Content addressable memories may also be designed to provide inter-row configurability that enables short word search operations (e.g., x72) and long word search operations (e.g., x144, x288, etc.) to be performed. In particular, FIG. 1 of U.S. Pat. No. 6,252,789 to Pereira et al. illustrates CAM arrays having width expansion logic (WEL) circuits that support long word search operations. The '789 patent describes a long word as a data word chain having a first data word (FW) and a last word (LW) and possibly one or more continuing data words (CW). Each WEL circuit is illustrated as include a match carry input (MCI) and a match carry output (MCO), which are configured to support the passing of match carry signals from one row of a CAM array to a next row of a CAM array during consecutive search operations. CAM cells are also used for storing control bits, including a start bit (ST) and an end bit (END).

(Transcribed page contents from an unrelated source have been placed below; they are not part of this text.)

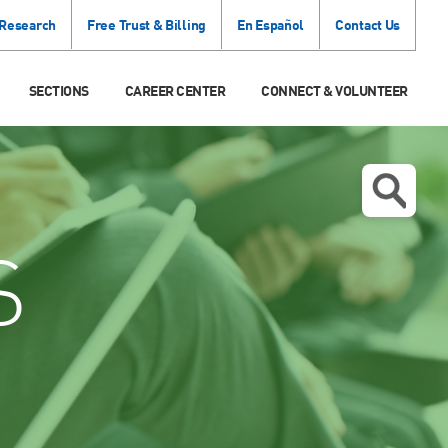
 Research
Free Trust & Billing
En Español
Contact Us
SECTIONS
CAREER CENTER
CONNECT & VOLUNTEER
S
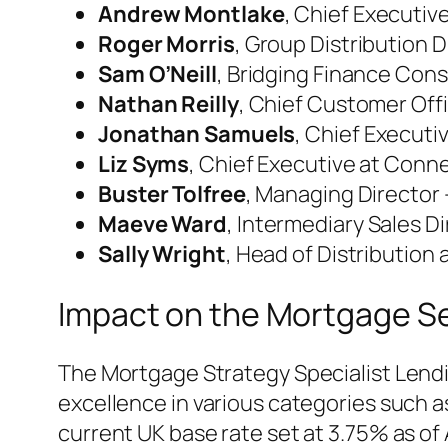
Andrew Montlake
, Chief Executiv
Roger Morris
, Group Distribution
Sam O’Neill
, Bridging Finance Cons
Nathan Reilly
, Chief Customer Off
Jonathan Samuels
, Chief Executi
Liz Syms
, Chief Executive at Conne
Buster Tolfree
, Managing Director 
Maeve Ward
, Intermediary Sales D
Sally Wright
, Head of Distribution
Impact on the Mortgage S
The Mortgage Strategy Specialist Lendi
excellence in various categories such 
current UK base rate set at 3.75% as of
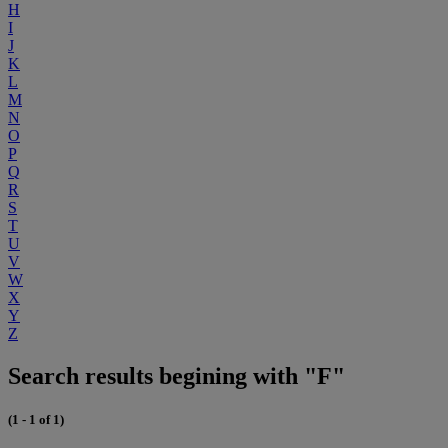
H
I
J
K
L
M
N
O
P
Q
R
S
T
U
V
W
X
Y
Z
Search results begining with "F"
(1 - 1 of 1)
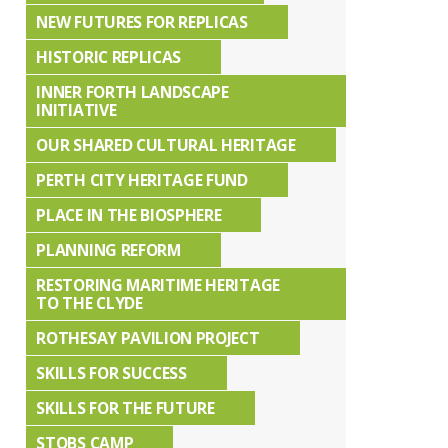
NEW FUTURES FOR REPLICAS
HISTORIC REPLICAS
INNER FORTH LANDSCAPE
INITIATIVE
OUR SHARED CULTURAL HERITAGE
PERTH CITY HERITAGE FUND
PLACE IN THE BIOSPHERE
PLANNING REFORM
RESTORING MARITIME HERITAGE
TO THE CLYDE
ROTHESAY PAVILION PROJECT
SKILLS FOR SUCCESS
SKILLS FOR THE FUTURE
STOBS CAMP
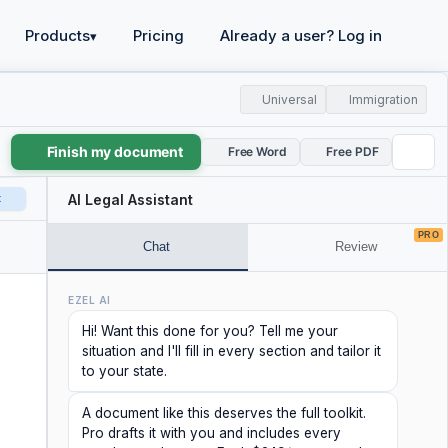
Products
Pricing
Already a user? Log in
▾
Universal
Immigration
Finish my document
Free Word
Free PDF
t
AI Legal Assistant
PRO
Chat
Review
EZEL AI
Hi! Want this done for you? Tell me your
situation and I'll fill in every section and tailor it
to your state.
A document like this deserves the full toolkit.
Pro drafts it with you and includes every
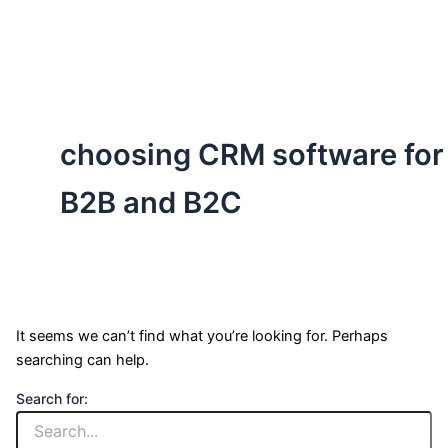
ServiceNow, and Dev‑tech trends are reshaping industries and
how we can help you lead the change.
choosing CRM software for
B2B and B2C
It seems we can’t find what you’re looking for. Perhaps
searching can help.
Search for:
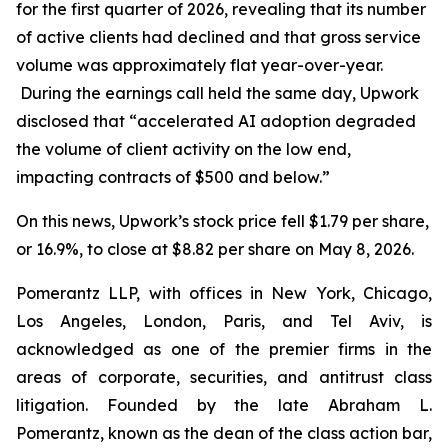
for the first quarter of 2026, revealing that its number
of active clients had declined and that gross service
volume was approximately flat year-over-year.
During the earnings call held the same day, Upwork
disclosed that “accelerated AI adoption degraded
the volume of client activity on the low end,
impacting contracts of $500 and below.”
On this news, Upwork’s stock price fell $1.79 per share,
or 16.9%, to close at $8.82 per share on May 8, 2026.
Pomerantz LLP, with offices in New York, Chicago,
Los Angeles, London, Paris, and Tel Aviv, is
acknowledged as one of the premier firms in the
areas of corporate, securities, and antitrust class
litigation. Founded by the late Abraham L.
Pomerantz, known as the dean of the class action bar,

The start bit indicates that the corresponding data word is the first word in a data word chain and the end bit indicates that the data word is the last word in the data word chain.
Notwithstanding these conventional techniques to improve match line signal speed and reduce match line power consumption in segmented CAM arrays, there continues to be a need for additional techniques to further reduce power consumption and achieve high speed operation of CAM arrays having segmented match lines.